* Task
Report every line of the data that includes "wrist".

Images with keypoint coordinates
******
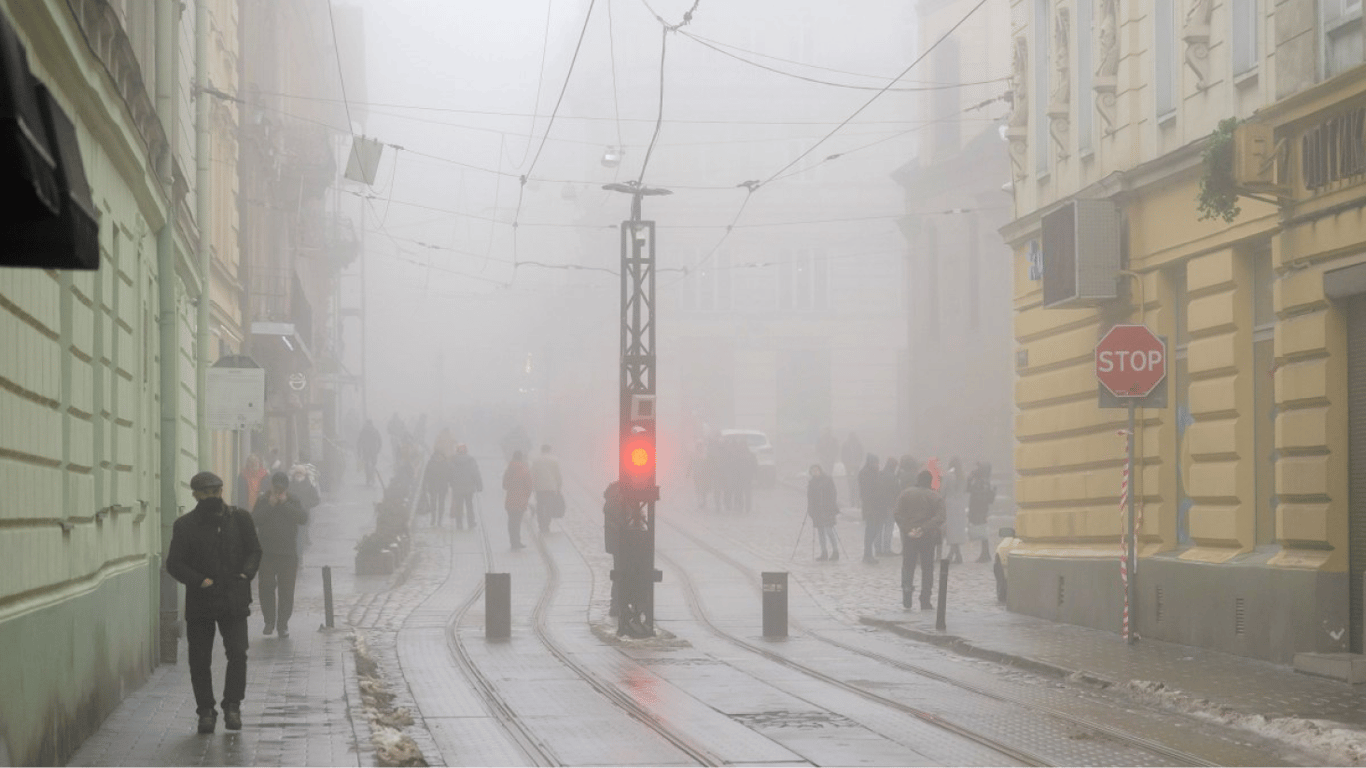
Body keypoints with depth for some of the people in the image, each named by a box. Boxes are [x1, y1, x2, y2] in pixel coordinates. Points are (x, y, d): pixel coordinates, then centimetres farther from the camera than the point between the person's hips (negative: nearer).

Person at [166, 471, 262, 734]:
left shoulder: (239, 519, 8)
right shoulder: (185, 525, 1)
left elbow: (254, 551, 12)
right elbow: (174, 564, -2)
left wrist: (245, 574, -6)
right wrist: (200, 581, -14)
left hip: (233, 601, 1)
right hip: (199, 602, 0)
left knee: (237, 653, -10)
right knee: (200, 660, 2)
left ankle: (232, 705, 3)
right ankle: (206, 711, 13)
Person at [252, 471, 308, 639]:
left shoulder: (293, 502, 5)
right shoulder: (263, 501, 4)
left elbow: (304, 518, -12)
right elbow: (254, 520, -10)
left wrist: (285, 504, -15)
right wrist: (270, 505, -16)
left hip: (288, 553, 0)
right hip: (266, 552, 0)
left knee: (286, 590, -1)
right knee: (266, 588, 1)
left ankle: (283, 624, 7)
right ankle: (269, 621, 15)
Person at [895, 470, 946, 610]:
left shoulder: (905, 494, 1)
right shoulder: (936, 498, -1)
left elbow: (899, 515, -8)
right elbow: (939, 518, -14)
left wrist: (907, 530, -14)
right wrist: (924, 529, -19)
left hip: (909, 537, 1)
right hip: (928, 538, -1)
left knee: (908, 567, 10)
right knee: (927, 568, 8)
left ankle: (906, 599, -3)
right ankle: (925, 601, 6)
******
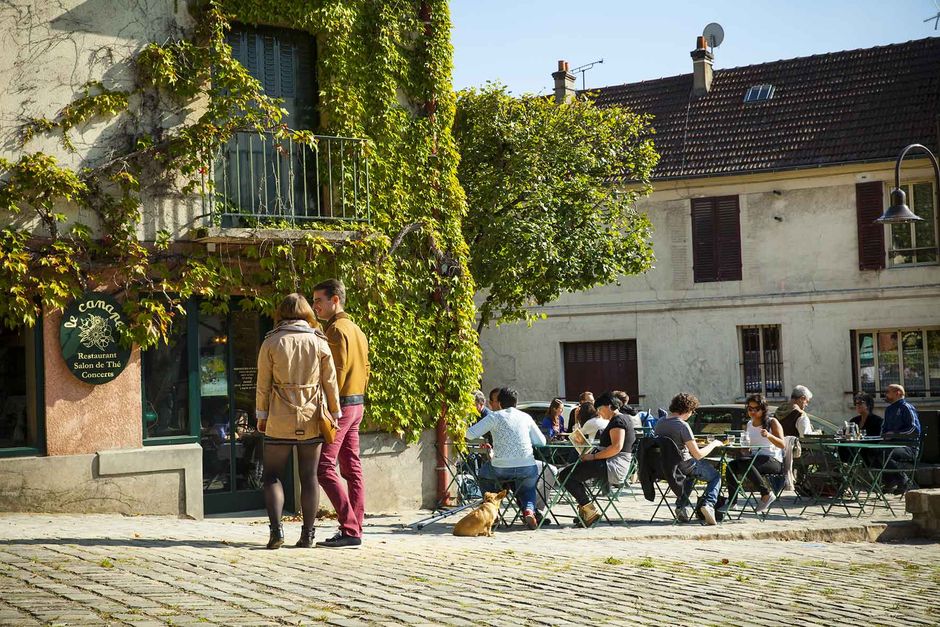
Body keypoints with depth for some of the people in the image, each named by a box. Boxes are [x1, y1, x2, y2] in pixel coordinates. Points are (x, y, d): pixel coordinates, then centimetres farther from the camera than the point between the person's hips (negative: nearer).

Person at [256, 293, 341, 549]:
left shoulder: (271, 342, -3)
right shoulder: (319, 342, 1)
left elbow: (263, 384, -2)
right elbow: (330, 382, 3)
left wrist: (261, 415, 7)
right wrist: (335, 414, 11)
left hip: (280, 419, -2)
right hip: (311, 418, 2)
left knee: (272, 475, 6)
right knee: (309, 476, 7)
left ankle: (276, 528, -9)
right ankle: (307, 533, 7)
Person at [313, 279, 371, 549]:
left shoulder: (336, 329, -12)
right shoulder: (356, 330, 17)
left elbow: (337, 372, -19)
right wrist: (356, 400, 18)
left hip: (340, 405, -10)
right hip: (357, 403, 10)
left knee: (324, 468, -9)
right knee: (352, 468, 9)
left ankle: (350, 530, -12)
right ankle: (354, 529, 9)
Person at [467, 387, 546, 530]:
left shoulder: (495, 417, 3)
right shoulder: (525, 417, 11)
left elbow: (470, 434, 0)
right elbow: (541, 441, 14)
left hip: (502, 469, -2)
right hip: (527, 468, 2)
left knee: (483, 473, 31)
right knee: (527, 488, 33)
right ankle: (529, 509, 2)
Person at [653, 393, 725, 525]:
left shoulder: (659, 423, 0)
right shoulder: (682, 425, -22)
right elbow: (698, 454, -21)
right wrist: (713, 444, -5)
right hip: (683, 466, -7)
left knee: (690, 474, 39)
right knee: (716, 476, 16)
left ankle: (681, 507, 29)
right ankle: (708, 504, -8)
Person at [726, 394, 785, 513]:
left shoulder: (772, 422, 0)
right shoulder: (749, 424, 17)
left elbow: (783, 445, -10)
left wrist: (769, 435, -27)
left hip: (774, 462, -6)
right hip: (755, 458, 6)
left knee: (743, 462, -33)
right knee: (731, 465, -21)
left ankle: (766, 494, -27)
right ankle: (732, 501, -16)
******
* Answer to this exercise
left wrist: (245, 574, -6)
right wrist: (200, 581, -14)
left wrist: (285, 504, -15)
right wrist: (270, 505, -16)
left wrist: (907, 530, -14)
right wrist: (924, 529, -19)
left wrist: (261, 415, 7)
right wrist: (335, 414, 11)
right wrist: (356, 400, 18)
right wrist: (713, 444, -5)
left wrist: (769, 435, -27)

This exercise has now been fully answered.